>> begin PROVIDED DATA

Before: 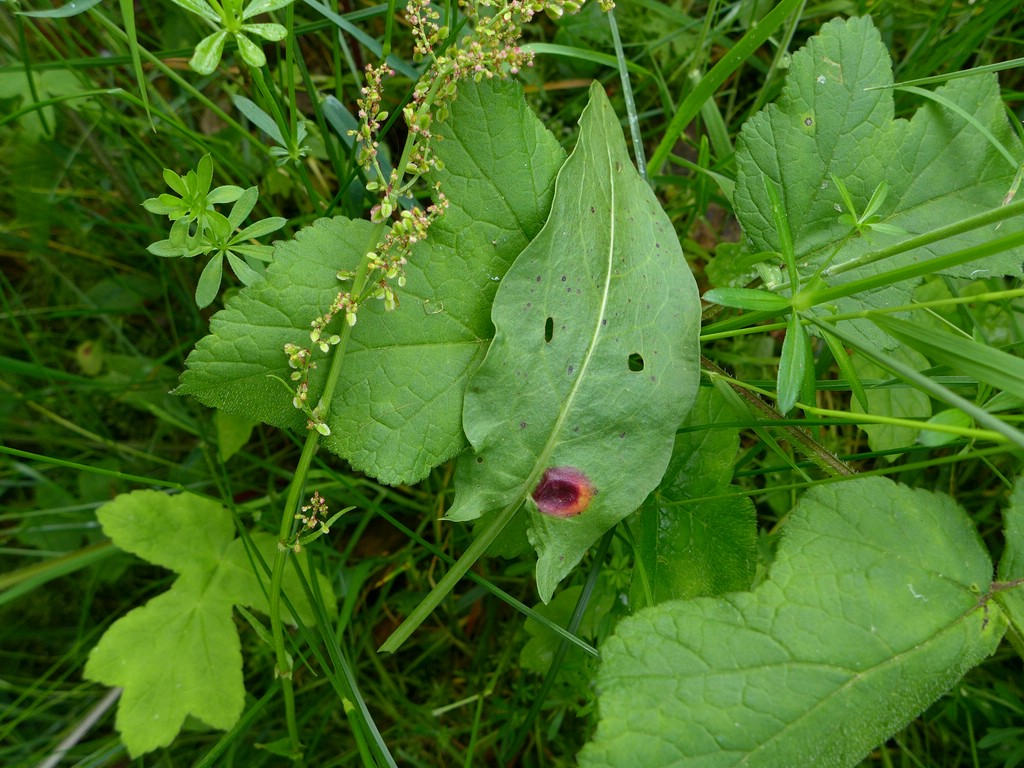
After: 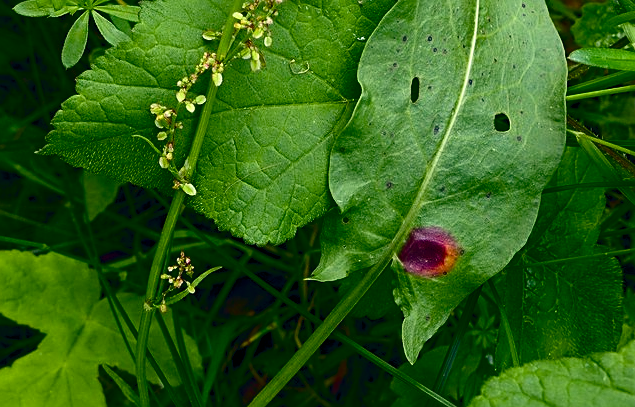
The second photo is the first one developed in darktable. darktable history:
base curve: curves: ch0 [(0, 0) (0.303, 0.277) (1, 1)], preserve colors none
contrast brightness saturation: contrast -0.08, brightness -0.03, saturation -0.109
color balance rgb: shadows lift › chroma 4.268%, shadows lift › hue 254.05°, highlights gain › luminance 7.512%, highlights gain › chroma 0.951%, highlights gain › hue 49.39°, global offset › chroma 0.096%, global offset › hue 252.21°, perceptual saturation grading › global saturation 20%, perceptual saturation grading › highlights -14.375%, perceptual saturation grading › shadows 49.952%, perceptual brilliance grading › global brilliance 2.705%, global vibrance 15.034%
sharpen: on, module defaults
crop: left 13.172%, top 31.305%, right 24.791%, bottom 15.657%
tone curve: curves: ch0 [(0, 0) (0.003, 0) (0.011, 0) (0.025, 0) (0.044, 0.006) (0.069, 0.024) (0.1, 0.038) (0.136, 0.052) (0.177, 0.08) (0.224, 0.112) (0.277, 0.145) (0.335, 0.206) (0.399, 0.284) (0.468, 0.372) (0.543, 0.477) (0.623, 0.593) (0.709, 0.717) (0.801, 0.815) (0.898, 0.92) (1, 1)], color space Lab, independent channels, preserve colors none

>> end PROVIDED DATA

TASK TO CARRY OUT: Return each line of the records in which the string "curve" appears.

EXERCISE RESPONSE:
base curve: curves: ch0 [(0, 0) (0.303, 0.277) (1, 1)], preserve colors none
tone curve: curves: ch0 [(0, 0) (0.003, 0) (0.011, 0) (0.025, 0) (0.044, 0.006) (0.069, 0.024) (0.1, 0.038) (0.136, 0.052) (0.177, 0.08) (0.224, 0.112) (0.277, 0.145) (0.335, 0.206) (0.399, 0.284) (0.468, 0.372) (0.543, 0.477) (0.623, 0.593) (0.709, 0.717) (0.801, 0.815) (0.898, 0.92) (1, 1)], color space Lab, independent channels, preserve colors none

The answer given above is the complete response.